Democratizing Financial Services
Another Champion of Good 2022 is global digital payments platform PayPal. The company believes in democratizing financial services and plays a key role in driving inclusive economic growth.
“By embedding purpose into our business, we can better serve and create value for our stakeholders and build a more trusted, fair and inclusive commerce experience for buyers, sellers and marketplaces all over the world,” says Aaron Wong, CEO of PayPal Pte Ltd. This strong purpose means that PayPal is “not just serving blue-chip companies, but also the smallest merchants… anyone who wants to sell,” Wong says.
Singapore-based PayPal employees came together to pack school necessities, including laptops that were procured using the PayPal Community Impact Grants, for children from low-income families.
PayPal’s employees share this vision of powering an equitable and inclusive global economy. In 2022, the volunteer hours of its Singapore-based workforce grew 20%, and total employee donations increased 27% compared to the previous year. Its Community Impact Teams are powered by employees who bring their personal passions to their communities by partnering with local non-profits to make a positive social or environmental impact through volunteering, employee-sourced local grants and fundraising.

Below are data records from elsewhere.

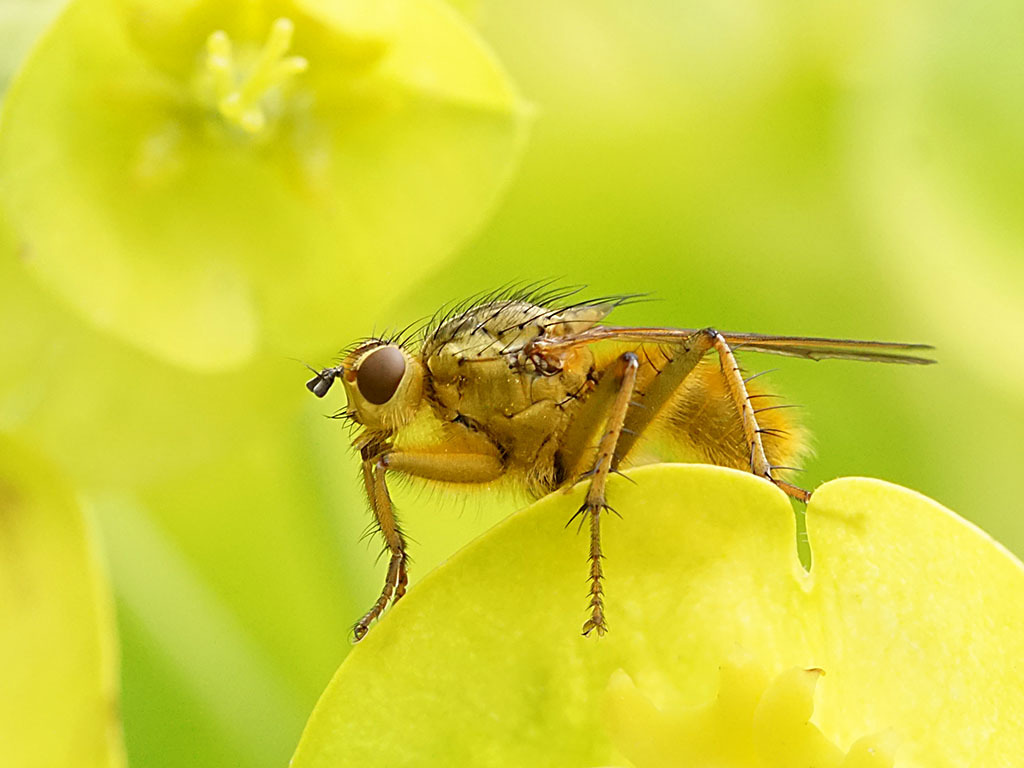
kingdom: Animalia
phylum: Arthropoda
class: Insecta
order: Diptera
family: Scathophagidae
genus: Scathophaga
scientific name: Scathophaga stercoraria
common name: Yellow dung fly
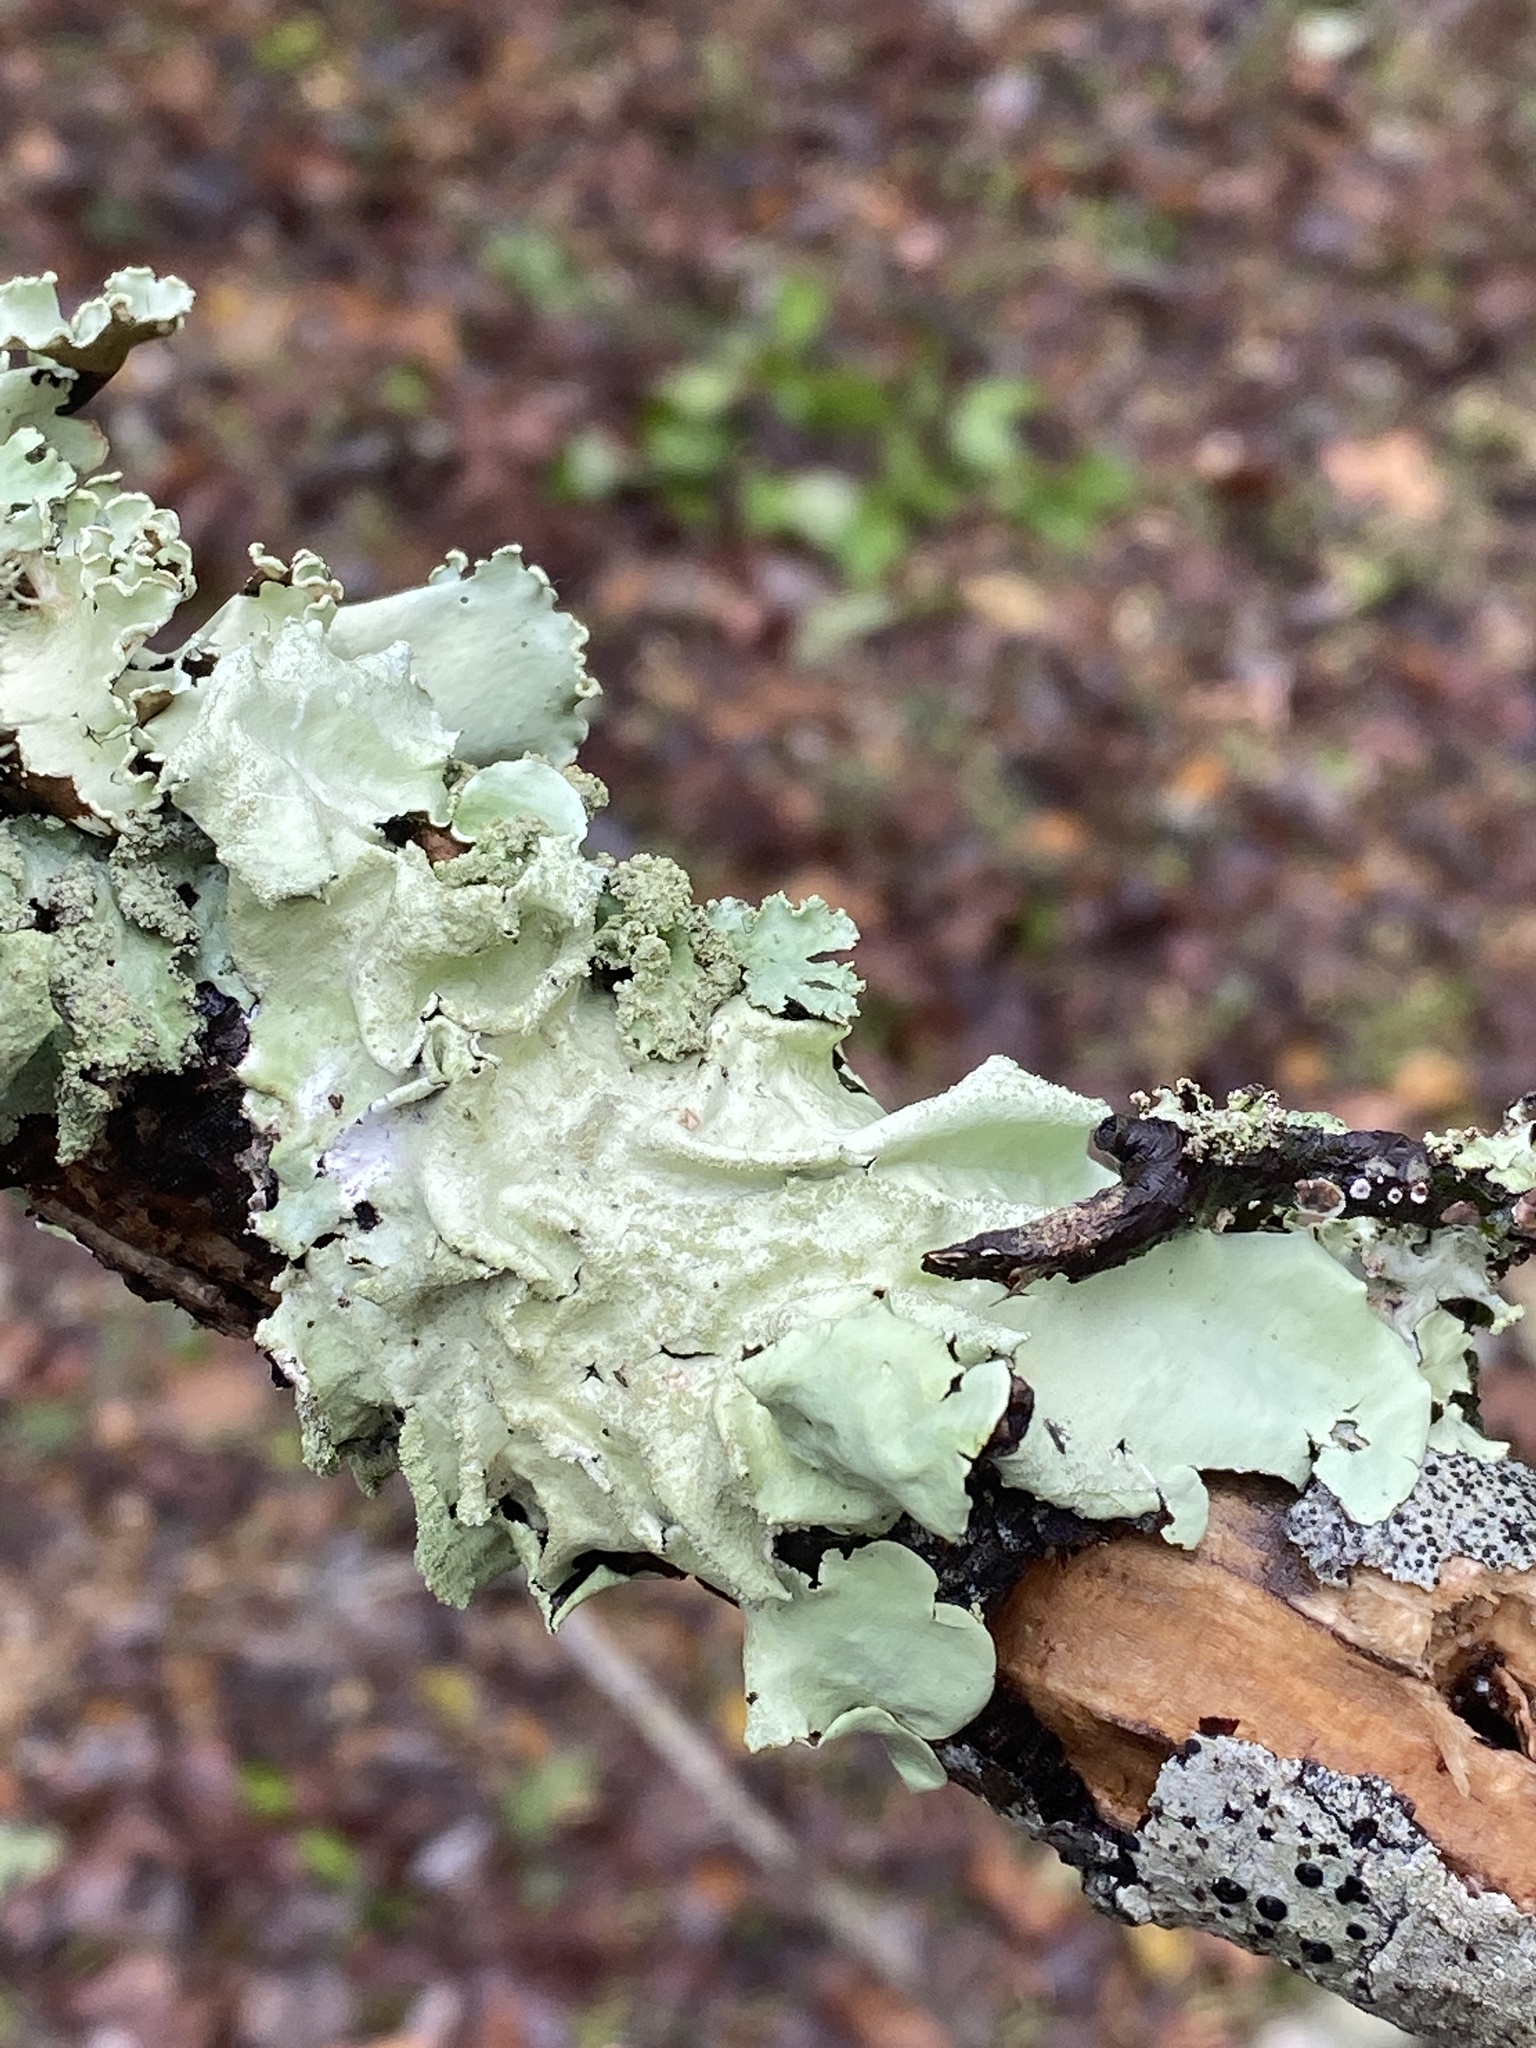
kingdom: Fungi
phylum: Ascomycota
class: Lecanoromycetes
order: Lecanorales
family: Parmeliaceae
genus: Parmotrema
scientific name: Parmotrema tinctorum
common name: Old gray ruffles
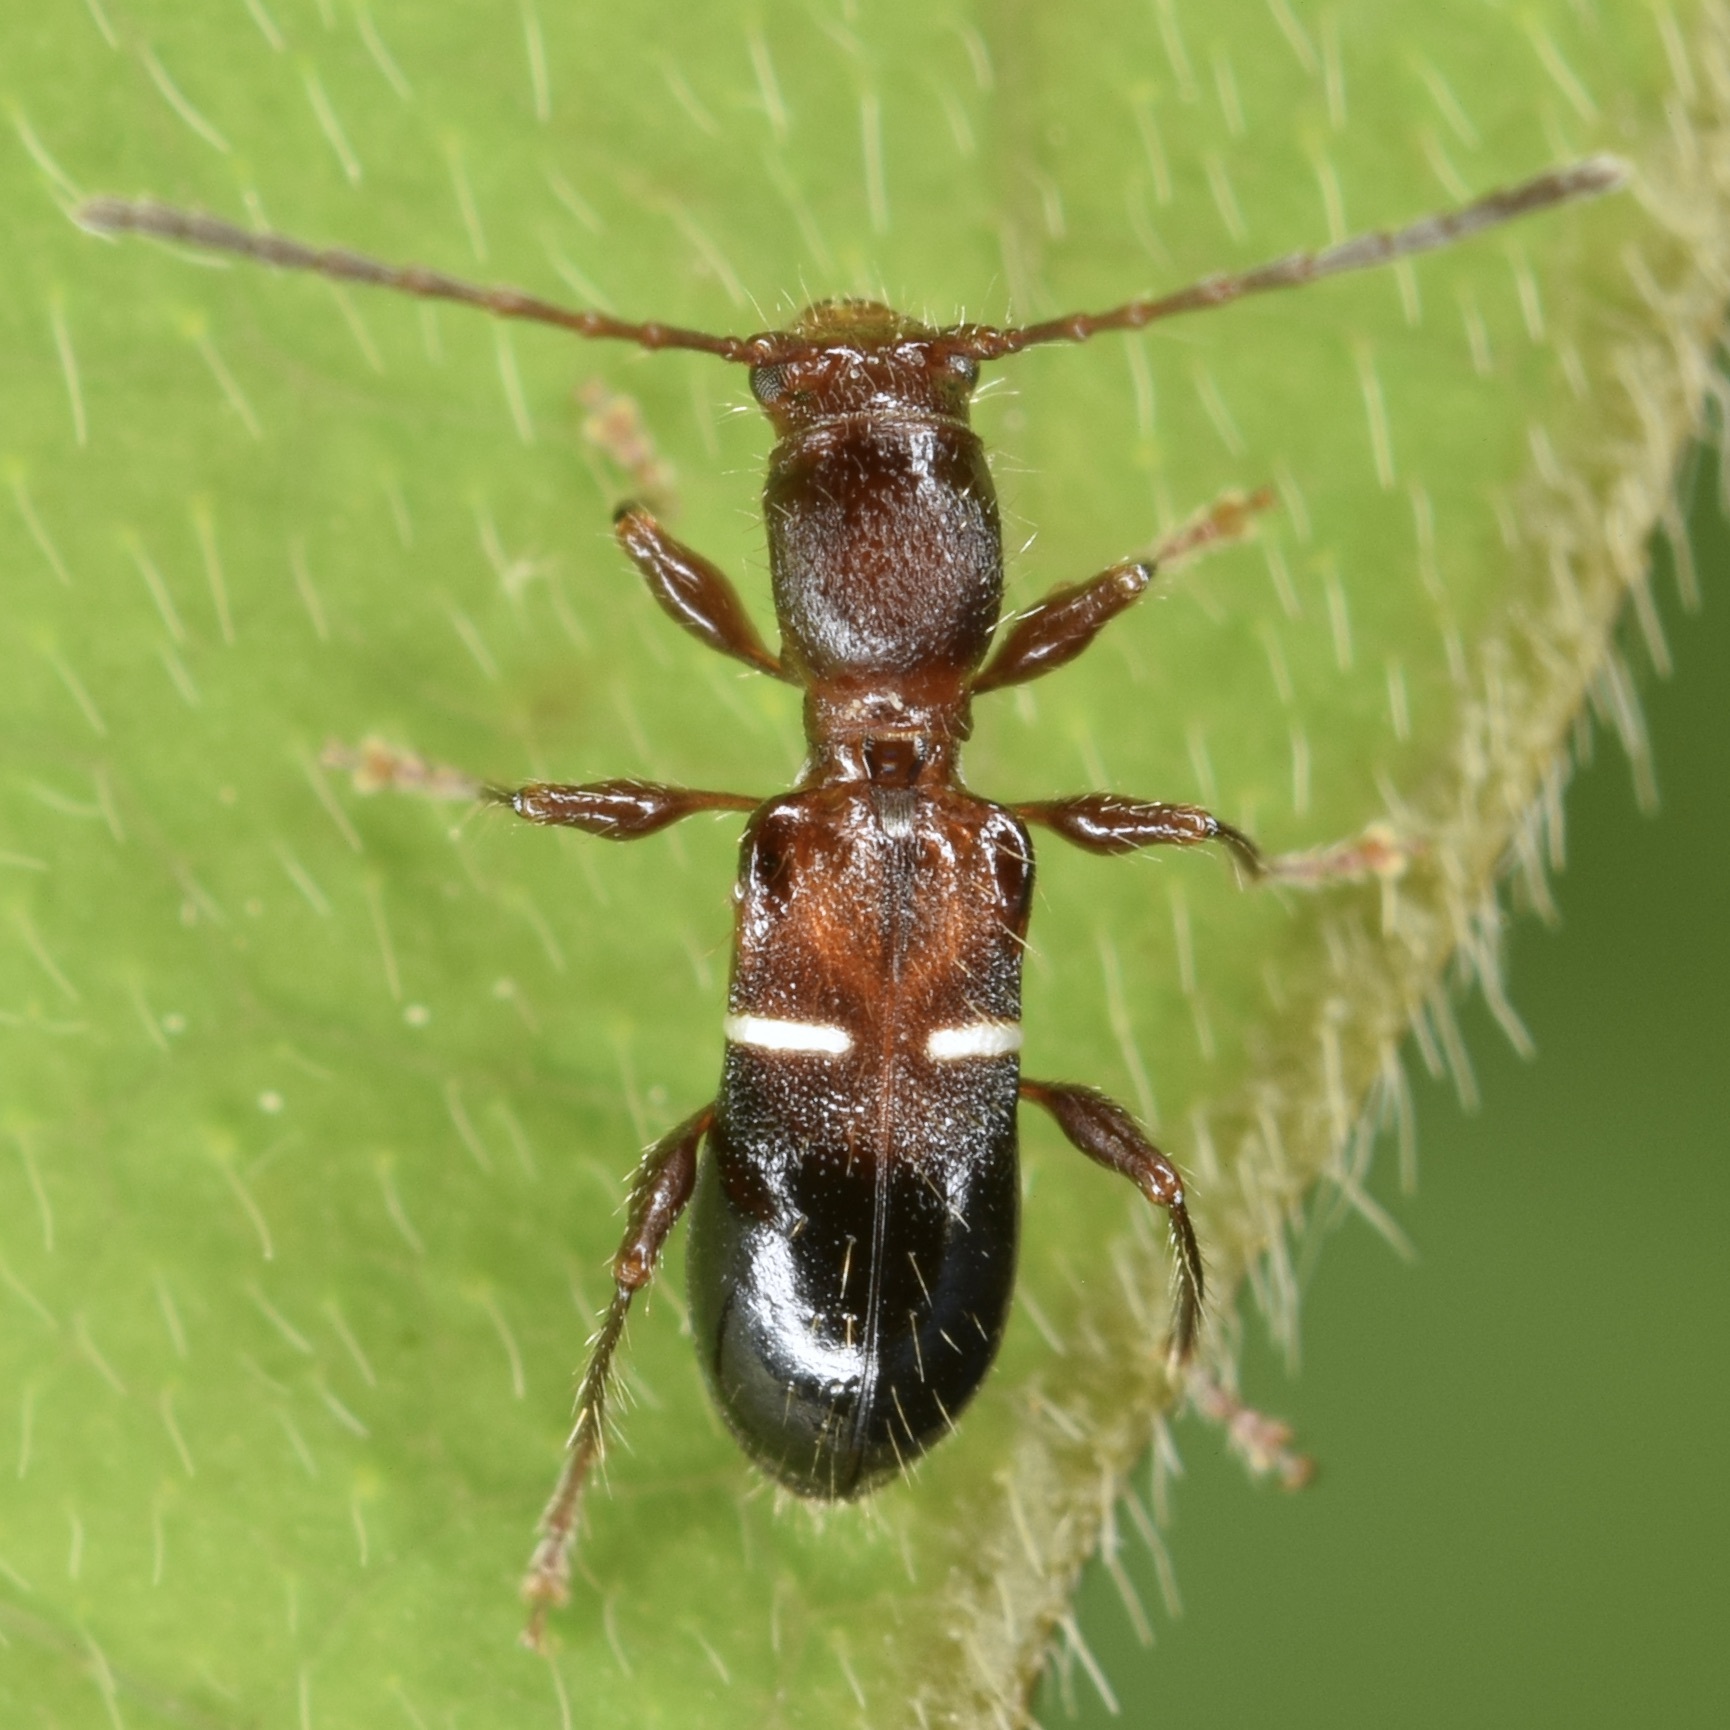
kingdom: Animalia
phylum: Arthropoda
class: Insecta
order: Coleoptera
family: Cerambycidae
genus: Euderces
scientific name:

PayPal plays a key role in helping small businesses and social enterprises in Singapore with their digital transformation. During the pandemic, PayPal mobilized its employees and partners to develop customized solutions for specific business problems. As a result, traditional brick-and-mortar businesses gained exposure to digital concepts and platforms that they could adopt in areas such as e-commerce, social media and digital payments. These businesses were able to increase their reach and engage in cross-border selling by using PayPal’s payment platform, a key enabler for small businesses to participate in the global economy.
More than 40 PayPal employees joined Aaron Wong, CEO of PayPal Pte Ltd at the “Back to School” packing event, in support of TOUCH Community Services.
While fulfilling its mission in the larger world, the company also looked within to assess its employees’ financial health. In 2018, PayPal learned that many of its employees were facing financial struggles despite being paid a competitive wage. In response, the company introduced a set of programs designed to help its employees build their financial security. This included making every full-time employee a shareholder of the company, enhancing benefits, raising wages where needed and providing financial planning tools.
“Prioritizing the financial health and security of our workforce provides our employees with the capacity to innovate for our customers and communities throughout the world,” says Wong.
Driving Satisfaction, Winning Trust
Both PayPal and OCBC Bank acknowledge that having a strong corporate purpose has earned them a distinct advantage in the marketplace.
Wong believes that when employees see the value of a strong corporate purpose, it will drive satisfaction at work and increase productivity. It helps the company attract (and retain) staff because “people want to join a company that has a greater purpose,” he says.
For OCBC Bank, having a clear purpose has been a positive force for its brand reputation, helping the bank win the trust of its stakeholders.
As economic and social needs change, businesses understand the need to shift their focus on shareholders to stakeholders, contribute more actively to the communities in which they operate and do right and do good as they do well, starting from their core purpose of being.
NVPC is working with various stakeholders including government bodies, associations, universities, NGOs and intermediaries to leverage their specialized and complementary skills and resources to create an enabling, thriving ecosystem for corporate purpose. It recently announced a new Company of Good strategy and recognition model, which focus on a transformational shift toward corporate purpose.